In 2002 Julie Powell cooked and then wrote a blog about every recipe in Julia Child's best seller, Mastering the Art of French Cooking. That's 524 everything's-better-with-butter recipes in 365 days. In 2005 Powell's popular blog became a book and then was re-titled and turned into a paperback in 2006.
Butter is key to much of the comedy in writer/director Nora Ephron's (Sleepless in Seattle) film about Powell's book. Her screenplay combines it with Child's biography My Life in France based on her life in the 1940s and '50s when she struggled to write the now quite famous cookbook.
Bouncing between the two stories, Ephron's cuisine is clearly undercooked. Amy Adams (Doubt) plays Powell and serves the main dish. Her struggle misses key ingredients causing you to pick at the many courses with your fork and long for more of Meryl Streep's scrumptious dessert. Streep does Child and Stanley Tucci (The Devil Wears Prada) plays Child's diplomatic corps husband, Stanley. They bake Child's story with a precision that makes Julie & Julia one of the year's best movies.
With 15 Oscar nominations and two wins, and 23 Golden Globe nominations and six wins, and hundreds of nominations and awards from other acting organizations, you can argue that Streep is the best actress of all time. You also can argue that comedy isn't really her thing. Streep has done 60 movies and TV projects with a resume ranges from ordinary goody-two-shoes characters to psychopaths. In all that she has never had more fun with a character than in Julie & Julia.
Decked in frumpy '40s era dresses and some extra padding, Streep masters Child's high-pitched, hilarious, hiccupped harrumps, cranks up the oven and does Child with childlike abandon. Even for Streep this is off the charts.
Those remembering Julia Child from her TV cooking show and from multiple guest appearances on TV talk shows in the 1960s and early 1970s will understand. The rest of you, just enjoy the meal. Acting is rarely this tasty.
A Perfect Getaway
Steve Zahn (Sunshine Cleaning) and Milla Jovovich (Resident Evil) are honeymooning in Hawaii. While backpacking on a remote trail they learn murderers are on the loose.
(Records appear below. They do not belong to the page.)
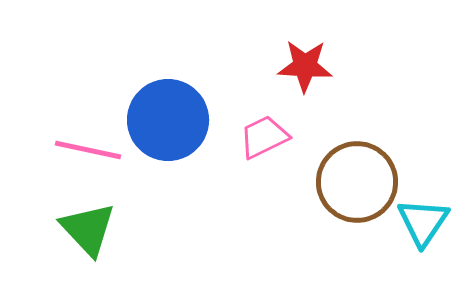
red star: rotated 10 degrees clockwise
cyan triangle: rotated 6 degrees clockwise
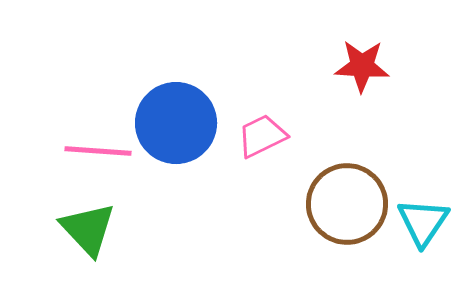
red star: moved 57 px right
blue circle: moved 8 px right, 3 px down
pink trapezoid: moved 2 px left, 1 px up
pink line: moved 10 px right, 1 px down; rotated 8 degrees counterclockwise
brown circle: moved 10 px left, 22 px down
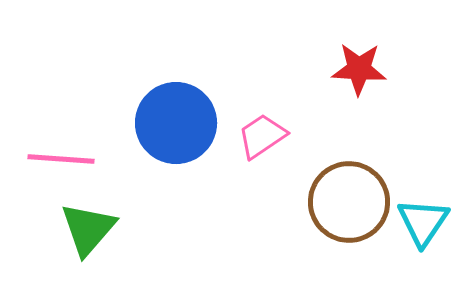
red star: moved 3 px left, 3 px down
pink trapezoid: rotated 8 degrees counterclockwise
pink line: moved 37 px left, 8 px down
brown circle: moved 2 px right, 2 px up
green triangle: rotated 24 degrees clockwise
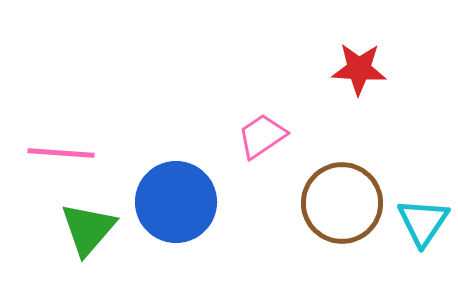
blue circle: moved 79 px down
pink line: moved 6 px up
brown circle: moved 7 px left, 1 px down
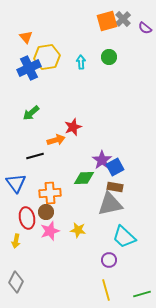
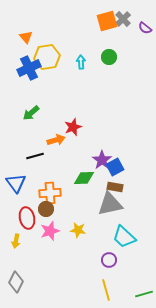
brown circle: moved 3 px up
green line: moved 2 px right
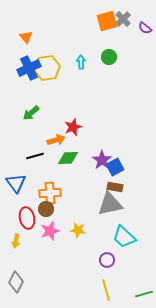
yellow hexagon: moved 11 px down
green diamond: moved 16 px left, 20 px up
purple circle: moved 2 px left
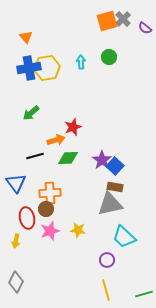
blue cross: rotated 15 degrees clockwise
blue square: moved 1 px up; rotated 18 degrees counterclockwise
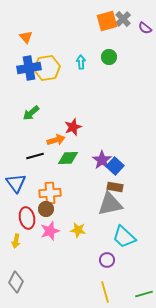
yellow line: moved 1 px left, 2 px down
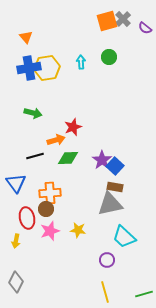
green arrow: moved 2 px right; rotated 126 degrees counterclockwise
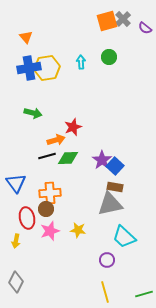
black line: moved 12 px right
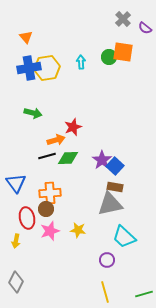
orange square: moved 16 px right, 31 px down; rotated 25 degrees clockwise
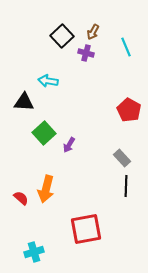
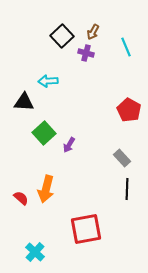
cyan arrow: rotated 12 degrees counterclockwise
black line: moved 1 px right, 3 px down
cyan cross: moved 1 px right; rotated 30 degrees counterclockwise
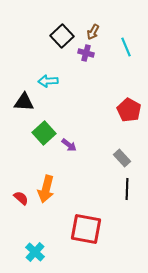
purple arrow: rotated 84 degrees counterclockwise
red square: rotated 20 degrees clockwise
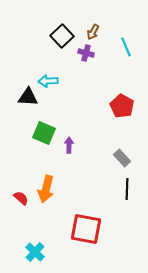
black triangle: moved 4 px right, 5 px up
red pentagon: moved 7 px left, 4 px up
green square: rotated 25 degrees counterclockwise
purple arrow: rotated 126 degrees counterclockwise
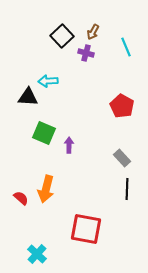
cyan cross: moved 2 px right, 2 px down
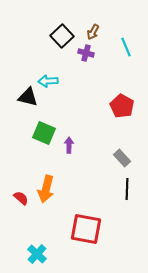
black triangle: rotated 10 degrees clockwise
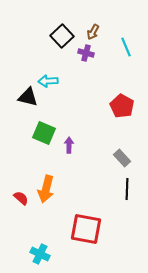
cyan cross: moved 3 px right; rotated 18 degrees counterclockwise
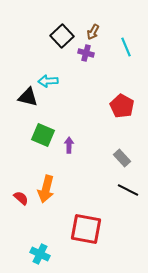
green square: moved 1 px left, 2 px down
black line: moved 1 px right, 1 px down; rotated 65 degrees counterclockwise
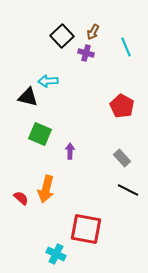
green square: moved 3 px left, 1 px up
purple arrow: moved 1 px right, 6 px down
cyan cross: moved 16 px right
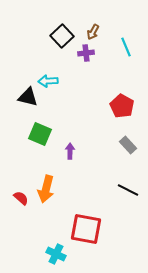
purple cross: rotated 21 degrees counterclockwise
gray rectangle: moved 6 px right, 13 px up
A couple they met on the trail played by Timothy Olyphant (Hitman) and Kiele Sanchez (Lost) fit their description. That ratchets up the paranoia.
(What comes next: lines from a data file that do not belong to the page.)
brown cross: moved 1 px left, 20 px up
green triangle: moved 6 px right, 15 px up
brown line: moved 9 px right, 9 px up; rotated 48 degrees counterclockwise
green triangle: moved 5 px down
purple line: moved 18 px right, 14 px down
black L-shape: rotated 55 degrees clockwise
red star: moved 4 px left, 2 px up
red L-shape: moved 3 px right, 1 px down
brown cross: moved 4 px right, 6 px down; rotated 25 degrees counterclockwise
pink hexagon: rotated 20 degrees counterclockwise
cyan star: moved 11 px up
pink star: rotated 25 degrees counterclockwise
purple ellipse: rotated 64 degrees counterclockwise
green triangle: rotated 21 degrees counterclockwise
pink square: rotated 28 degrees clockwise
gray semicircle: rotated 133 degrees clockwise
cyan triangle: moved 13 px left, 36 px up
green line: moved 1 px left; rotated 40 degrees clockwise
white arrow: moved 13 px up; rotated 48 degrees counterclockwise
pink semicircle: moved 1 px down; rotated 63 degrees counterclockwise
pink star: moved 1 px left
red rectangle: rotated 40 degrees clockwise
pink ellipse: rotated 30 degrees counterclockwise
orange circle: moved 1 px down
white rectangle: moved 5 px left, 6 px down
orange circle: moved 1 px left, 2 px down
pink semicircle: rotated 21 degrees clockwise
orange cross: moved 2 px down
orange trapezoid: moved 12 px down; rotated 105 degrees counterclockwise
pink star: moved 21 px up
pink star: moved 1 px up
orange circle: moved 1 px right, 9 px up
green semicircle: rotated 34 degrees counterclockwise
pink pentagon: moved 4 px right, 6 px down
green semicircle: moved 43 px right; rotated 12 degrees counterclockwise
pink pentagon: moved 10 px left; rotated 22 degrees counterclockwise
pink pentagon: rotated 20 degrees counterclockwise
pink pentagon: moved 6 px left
A great cast helps sell the concept. Zahn whines and worries about their safety causing his beautiful bride, Jovovich to fret. The always-charismatic Olyphant is just under over-the-top and Sanchez's southern charm is disarming. The plot dangles on details in all the right places and finishes with a flourish.
A Perfect Getaway isn't perfect. Not even close. It is, however, better than most psychopath-on-the-loose flicks. Though his film is gratefully short, writer/director David Twohy, whose most famous work is The Fugitive still takes too much time working through the standard suspect check list before getting to a terrific twist.